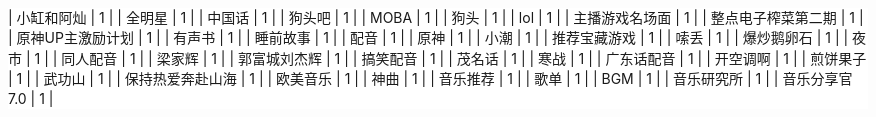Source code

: | 小缸和阿灿 | 1 |
| 全明星 | 1 |
| 中国话 | 1 |
| 狗头吧 | 1 |
| MOBA | 1 |
| 狗头 | 1 |
| lol | 1 |
| 主播游戏名场面 | 1 |
| 整点电子榨菜第二期 | 1 |
| 原神UP主激励计划 | 1 |
| 有声书 | 1 |
| 睡前故事 | 1 |
| 配音 | 1 |
| 原神 | 1 |
| 小潮 | 1 |
| 推荐宝藏游戏 | 1 |
| 嗦丢 | 1 |
| 爆炒鹅卵石 | 1 |
| 夜市 | 1 |
| 同人配音 | 1 |
| 梁家辉 | 1 |
| 郭富城刘杰辉 | 1 |
| 搞笑配音 | 1 |
| 茂名话 | 1 |
| 寒战 | 1 |
| 广东话配音 | 1 |
| 开空调啊 | 1 |
| 煎饼果子 | 1 |
| 武功山 | 1 |
| 保持热爱奔赴山海 | 1 |
| 欧美音乐 | 1 |
| 神曲 | 1 |
| 音乐推荐 | 1 |
| 歌单 | 1 |
| BGM | 1 |
| 音乐研究所 | 1 |
| 音乐分享官7.0 | 1 |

----------

# Exercise aim
Reproduce, word for word, the lines of the data from the one that contains "原神UP主激励计划 | 1 |" to the end, both ends included.

# Task response
| 原神UP主激励计划 | 1 |
| 有声书 | 1 |
| 睡前故事 | 1 |
| 配音 | 1 |
| 原神 | 1 |
| 小潮 | 1 |
| 推荐宝藏游戏 | 1 |
| 嗦丢 | 1 |
| 爆炒鹅卵石 | 1 |
| 夜市 | 1 |
| 同人配音 | 1 |
| 梁家辉 | 1 |
| 郭富城刘杰辉 | 1 |
| 搞笑配音 | 1 |
| 茂名话 | 1 |
| 寒战 | 1 |
| 广东话配音 | 1 |
| 开空调啊 | 1 |
| 煎饼果子 | 1 |
| 武功山 | 1 |
| 保持热爱奔赴山海 | 1 |
| 欧美音乐 | 1 |
| 神曲 | 1 |
| 音乐推荐 | 1 |
| 歌单 | 1 |
| BGM | 1 |
| 音乐研究所 | 1 |
| 音乐分享官7.0 | 1 |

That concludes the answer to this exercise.